My understanding is that generalized linear modeling (GLM) is recommended for proportion data.
However, this seems to run into problems when a set of data is full of zeros (or ones). For example, a data with two classes (A and B) with six data points each - all 0 alive and 10 dead for A and all 5 alive and 5 dead for B.
Using R to analyze this ...
alive <- c(0, 0, 0, 0, 0, 0, 5, 5, 5, 5, 5, 5)
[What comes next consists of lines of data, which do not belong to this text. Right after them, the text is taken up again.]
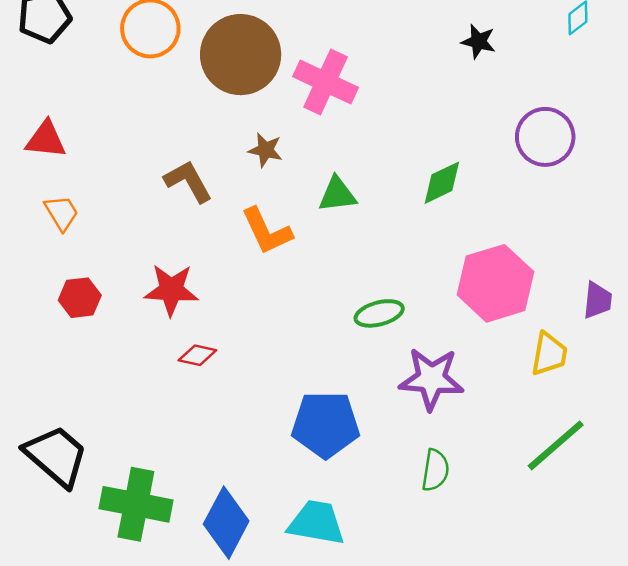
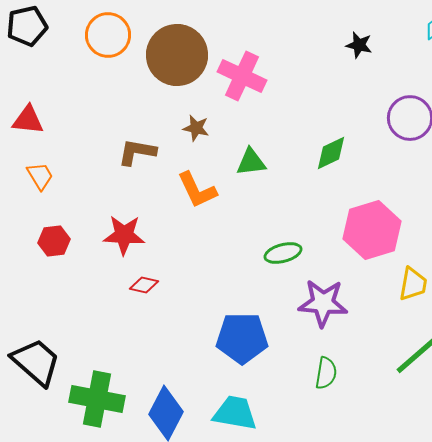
brown L-shape: (188, 181) -> (137, 152), turned -51

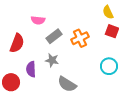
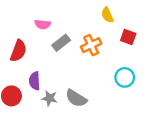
yellow semicircle: (108, 12) -> (107, 15), moved
gray star: (52, 60) -> (50, 98), moved

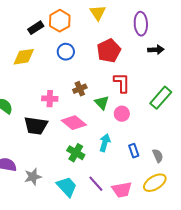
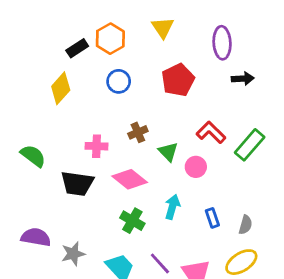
yellow diamond: (24, 57) -> (61, 88), turned -40
red L-shape: (122, 83) -> (211, 132), moved, turned -45
gray semicircle: (158, 156) -> (245, 225), turned 40

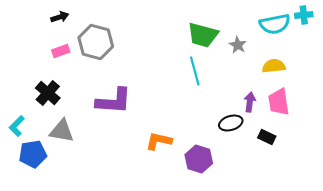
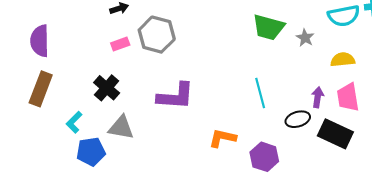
cyan line: (195, 71) -> (260, 93), moved
black rectangle: (267, 137) -> (335, 134), size x1.8

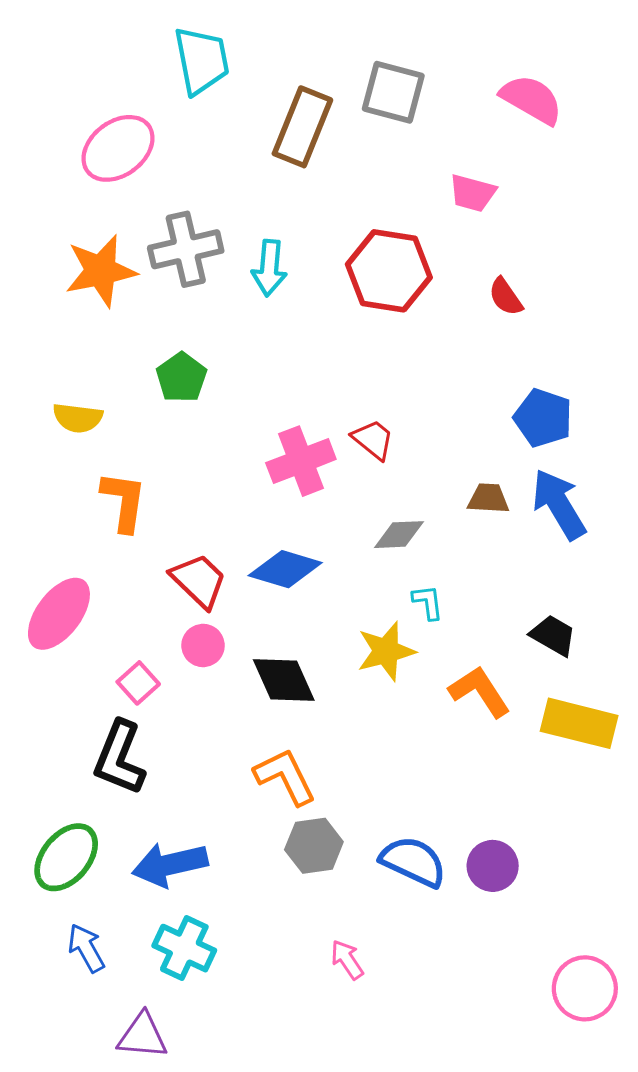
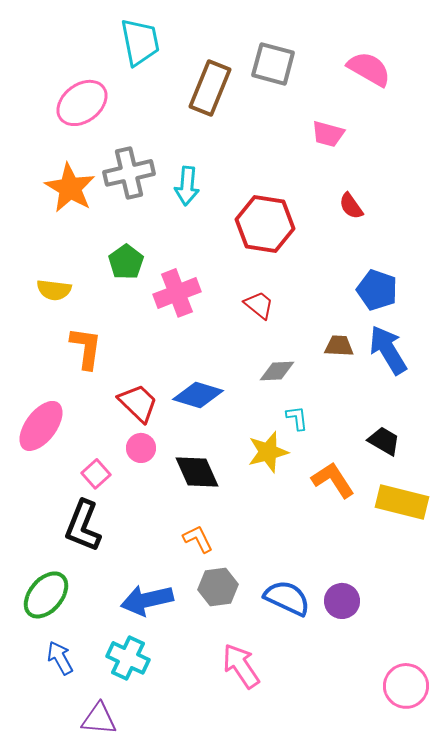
orange star: (101, 271) -> (70, 188), turned -30
red hexagon: (389, 271) -> (265, 224), moved
pink cross: (301, 461) -> (177, 293), moved
orange L-shape: (285, 777) -> (198, 539), size x0.7
blue arrow: (170, 864) -> (147, 600), moved
pink arrow: (347, 960) -> (241, 666), size x1.6

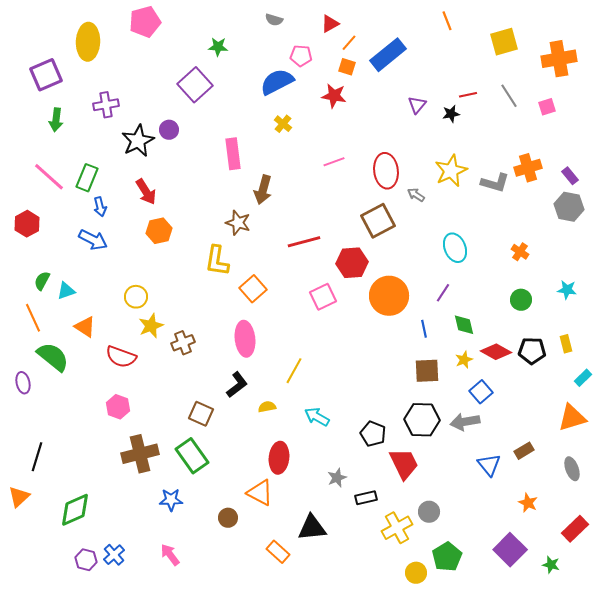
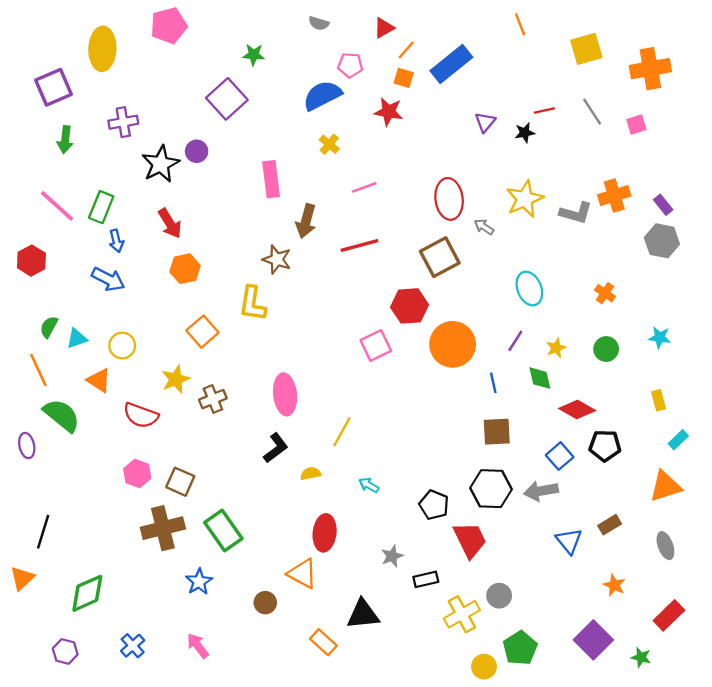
pink line: (334, 162) -> (364, 187), moved
red line: (304, 242) -> (359, 245), moved
orange square: (253, 289) -> (202, 332), moved
yellow circle: (136, 297) -> (122, 346), moved
black pentagon: (532, 351) -> (605, 446), moved
yellow star: (464, 360) -> (556, 348), moved
brown square: (201, 414) -> (180, 482), moved
cyan arrow: (317, 417) -> (369, 485), size x0.7
blue star: (171, 500) -> (199, 582), turned -30
purple hexagon: (86, 560) -> (65, 651), moved

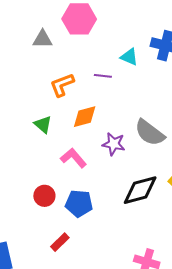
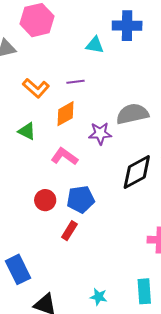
purple line: (103, 76) -> (75, 82), moved
orange L-shape: (62, 85) -> (36, 88), turned -104
gray semicircle: (150, 133) -> (132, 114), turned 144
red rectangle: (60, 242) -> (69, 231), moved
dead <- c(10, 10, 10, 10, 10, 10, 5, 5, 5, 5, 5, 5)
type <- rep(LETTERS[1:2], each = 6)
model <- glm(cbind(alive, dead) ~ type, family = binomial)
summary (model)
Here's the summary
Call:
glm(formula = cbind(alive, dead) ~ type, family = binomial)
Deviance Residuals:
Min 1Q Median 3Q Max
-9.528e-06 -9.528e-06 -4.764e-06 0.000e+00 0.000e+00
Coefficients:
Estimate Std. Error z value Pr(>|z|)
(Intercept) -26.12 36754.57 -0.001 0.999
typeB 26.12 36754.57 0.001 0.999
(Dispersion parameter for binomial family taken to be 1)
Null deviance: 5.1783e+01 on 11 degrees of freedom
Residual deviance: 5.4466e-10 on 10 degrees of freedom
AIC: 20.825
Number of Fisher Scoring iterations: 23
output is that A and B are not statistically different (p = 1).
I am pretty sure that the problem is too many zeros (or ones). What is a better way of analyzing this?
I have seen this, but I am unsure if it's appropriate (AND I couldn't figure out how to use stan_glm under the same data context). This is similar but was never answered.